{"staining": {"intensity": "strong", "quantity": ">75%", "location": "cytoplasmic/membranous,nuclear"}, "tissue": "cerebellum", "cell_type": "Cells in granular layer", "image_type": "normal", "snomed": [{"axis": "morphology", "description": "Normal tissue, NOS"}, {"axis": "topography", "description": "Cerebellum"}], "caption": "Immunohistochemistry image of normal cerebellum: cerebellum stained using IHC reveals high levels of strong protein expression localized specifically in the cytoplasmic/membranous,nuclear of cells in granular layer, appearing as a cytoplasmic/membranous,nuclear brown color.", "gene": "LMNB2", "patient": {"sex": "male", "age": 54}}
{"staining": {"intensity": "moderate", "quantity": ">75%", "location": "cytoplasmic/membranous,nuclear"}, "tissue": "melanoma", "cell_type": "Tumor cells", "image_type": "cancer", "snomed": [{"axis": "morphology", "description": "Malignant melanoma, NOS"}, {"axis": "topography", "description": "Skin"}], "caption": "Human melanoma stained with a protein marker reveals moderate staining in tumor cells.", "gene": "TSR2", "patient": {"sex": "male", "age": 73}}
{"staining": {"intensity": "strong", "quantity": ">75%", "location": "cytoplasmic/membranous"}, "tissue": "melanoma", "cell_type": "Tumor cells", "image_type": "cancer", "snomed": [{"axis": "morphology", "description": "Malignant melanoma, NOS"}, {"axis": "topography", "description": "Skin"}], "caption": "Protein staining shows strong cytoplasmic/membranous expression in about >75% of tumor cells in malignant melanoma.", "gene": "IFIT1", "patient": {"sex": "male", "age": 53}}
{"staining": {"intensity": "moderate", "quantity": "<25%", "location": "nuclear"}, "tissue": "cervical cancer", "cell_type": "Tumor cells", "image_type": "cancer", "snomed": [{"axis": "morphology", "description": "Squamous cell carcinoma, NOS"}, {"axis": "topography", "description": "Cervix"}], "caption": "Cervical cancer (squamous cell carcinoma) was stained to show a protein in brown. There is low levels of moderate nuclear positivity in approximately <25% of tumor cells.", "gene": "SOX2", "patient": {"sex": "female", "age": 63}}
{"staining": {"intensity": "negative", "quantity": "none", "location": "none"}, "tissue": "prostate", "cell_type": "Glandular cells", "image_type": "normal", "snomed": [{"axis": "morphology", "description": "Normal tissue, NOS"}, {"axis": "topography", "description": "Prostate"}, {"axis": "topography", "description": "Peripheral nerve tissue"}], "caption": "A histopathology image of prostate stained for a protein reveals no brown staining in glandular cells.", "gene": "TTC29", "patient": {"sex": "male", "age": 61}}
________________
▶ **Task goal**:
Write out the listing above, keeping every word exactly.

▶ **Result of this task**:
{"staining": {"intensity": "strong", "quantity": ">75%", "location": "cytoplasmic/membranous,nuclear"}, "tissue": "cerebellum", "cell_type": "Cells in granular layer", "image_type": "normal", "snomed": [{"axis": "morphology", "description": "Normal tissue, NOS"}, {"axis": "topography", "description": "Cerebellum"}], "caption": "Immunohistochemistry image of normal cerebellum: cerebellum stained using IHC reveals high levels of strong protein expression localized specifically in the cytoplasmic/membranous,nuclear of cells in granular layer, appearing as a cytoplasmic/membranous,nuclear brown color.", "gene": "LMNB2", "patient": {"sex": "male", "age": 54}}
{"staining": {"intensity": "moderate", "quantity": ">75%", "location": "cytoplasmic/membranous,nuclear"}, "tissue": "melanoma", "cell_type": "Tumor cells", "image_type": "cancer", "snomed": [{"axis": "morphology", "description": "Malignant melanoma, NOS"}, {"axis": "topography", "description": "Skin"}], "caption": "Human melanoma stained with a protein marker reveals moderate staining in tumor cells.", "gene": "TSR2", "patient": {"sex": "male", "age": 73}}
{"staining": {"intensity": "strong", "quantity": ">75%", "location": "cytoplasmic/membranous"}, "tissue": "melanoma", "cell_type": "Tumor cells", "image_type": "cancer", "snomed": [{"axis": "morphology", "description": "Malignant melanoma, NOS"}, {"axis": "topography", "description": "Skin"}], "caption": "Protein staining shows strong cytoplasmic/membranous expression in about >75% of tumor cells in malignant melanoma.", "gene": "IFIT1", "patient": {"sex": "male", "age": 53}}
{"staining": {"intensity": "moderate", "quantity": "<25%", "location": "nuclear"}, "tissue": "cervical cancer", "cell_type": "Tumor cells", "image_type": "cancer", "snomed": [{"axis": "morphology", "description": "Squamous cell carcinoma, NOS"}, {"axis": "topography", "description": "Cervix"}], "caption": "Cervical cancer (squamous cell carcinoma) was stained to show a protein in brown. There is low levels of moderate nuclear positivity in approximately <25% of tumor cells.", "gene": "SOX2", "patient": {"sex": "female", "age": 63}}
{"staining": {"intensity": "negative", "quantity": "none", "location": "none"}, "tissue": "prostate", "cell_type": "Glandular cells", "image_type": "normal", "snomed": [{"axis": "morphology", "description": "Normal tissue, NOS"}, {"axis": "topography", "description": "Prostate"}, {"axis": "topography", "description": "Peripheral nerve tissue"}], "caption": "A histopathology image of prostate stained for a protein reveals no brown staining in glandular cells.", "gene": "TTC29", "patient": {"sex": "male", "age": 61}}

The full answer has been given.